### TASK REQUIREMENTS:
1. Name every composer whose music the Kronos Quartet concert review discusses.
2. Copy the Kronos Quartet concert review from "That honor goes" to "hurt the comparison.", swapping "rock song" for "pop song".

### PAGE EXCERPT:

David Bratman on January 16, 2014
Kronos Quartet
Kronos Quartet

For 40 years, the Kronos Quartet has specialized in the newest of contemporary music. Times change, and styles drift in and out of favor, so the cutting edge needs frequent whetting. For a 40th-anniversary concert at Bing Concert Hall, sponsored by Stanford Live, on Wednesday, the players of the Kronos Quartet — three veterans and their new and fearless cellist, Sunny Yang — took the opportunity to look back at some of the contemporary trends the group has fostered over the years.

Take Philip Glass. Though he’s worked with Kronos in the interim, his String Quartet No. 6, written for Kronos last year and now receiving its first Bay Area performance, is his first numbered quartet since Kronos similarly commissioned No. 5 back in 1991. The No. 6 is in some ways quite unlike Glass’ earlier quartets, and not to my ear very like his recent symphonies, to which he compares it in his program note, either. It is, though, still unmistakably Glass, so I doubt the differences would satisfy those who inevitably carp at his music.

Those inevitable harmonic progressions, and the abruptly shifting rhythms that keep chugging along, that we all know — and some of us love — from the Glass of yore are still there. In the first movement in particular, though, they’re mated with some surprising things: a deliberately uncoordinated distortion almost painful in its impact, a disintegration of phrase and interplay, and a level of dissonance not heard in Glass’ music these 40 years. The remaining two movements of this 20-minute work are calmer but keep returning to the same hard-strung base before coming to peaceful conclusions.

Consequently, the remains of minimalist technique still detectable in Glass’s writing — hardly more evident than in some composers who, though inspired by minimalism, don’t receive that label, so long as their names aren’t Philip Glass — didn’t make this quartet the most “minimalist” work on the program at all.

That honor goes to Aheym (Homeward) by Bryce Dessner, a composer whose bent for writing music that seems minimalist in a classical context quite possibly derives from his rock music background, because in some ways the piece resembled a rock song. It’s a hard, dry work of such energy that first violinist David Harrington described it afterwards as “quartet music that leaves you out of breath when you play it.” Formally, it’s just a succession of compositional techniques, many familiar from the minimalist toolbox — cell structure, phase shifting, hocket ostinato — with passages of ponticello and other bowing practices to add variety to the sound. With all that, I found it as compelling as a good rock song. That it was amplified electronically didn’t hurt the comparison.

The other really lively work on the program was Death to Kosmische by Nicole Lizée, a piece full of electronic bleeps, growls, buzzes, cracklings, and drum beats — some of them, though apparently not all, provided by the performers, who’d put down their instruments to pick up gadgets that looked like anything from an autoharp to a toy robot with a red light at the end of its long neck. The music was so full of these sounds that it was hard to say how much a string quartet contributed to the proceedings. There were a few interesting warblings and howls hiding in there.

### INFORMATION SUPPLIED:
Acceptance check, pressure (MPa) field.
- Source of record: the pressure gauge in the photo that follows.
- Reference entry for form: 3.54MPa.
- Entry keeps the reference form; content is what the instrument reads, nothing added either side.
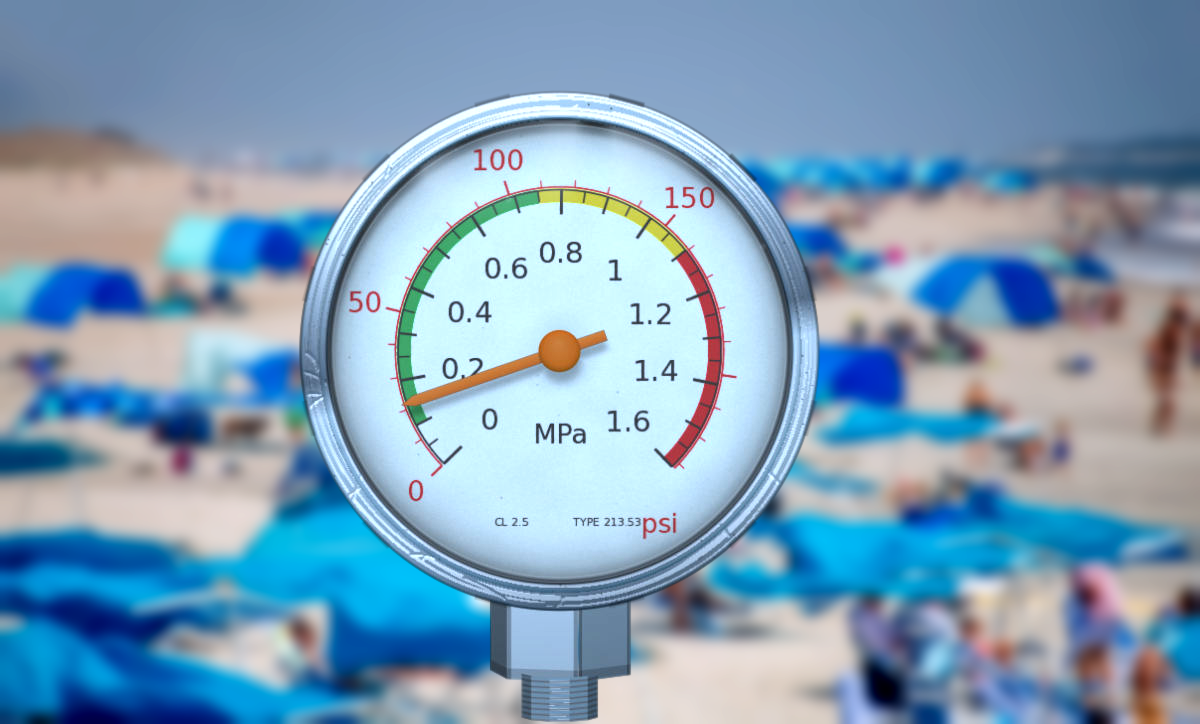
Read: 0.15MPa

### RESPONSES TO THE EXERCISE:
1. Philip Glass, Bryce Dessner, Nicole Lizée

2.
That honor goes to Aheym (Homeward) by Bryce Dessner, a composer whose bent for writing music that seems minimalist in a classical context quite possibly derives from his rock music background, because in some ways the piece resembled a pop song. It’s a hard, dry work of such energy that first violinist David Harrington described it afterwards as “quartet music that leaves you out of breath when you play it.” Formally, it’s just a succession of compositional techniques, many familiar from the minimalist toolbox — cell structure, phase shifting, hocket ostinato — with passages of ponticello and other bowing practices to add variety to the sound. With all that, I found it as compelling as a good pop song. That it was amplified electronically didn’t hurt the comparison.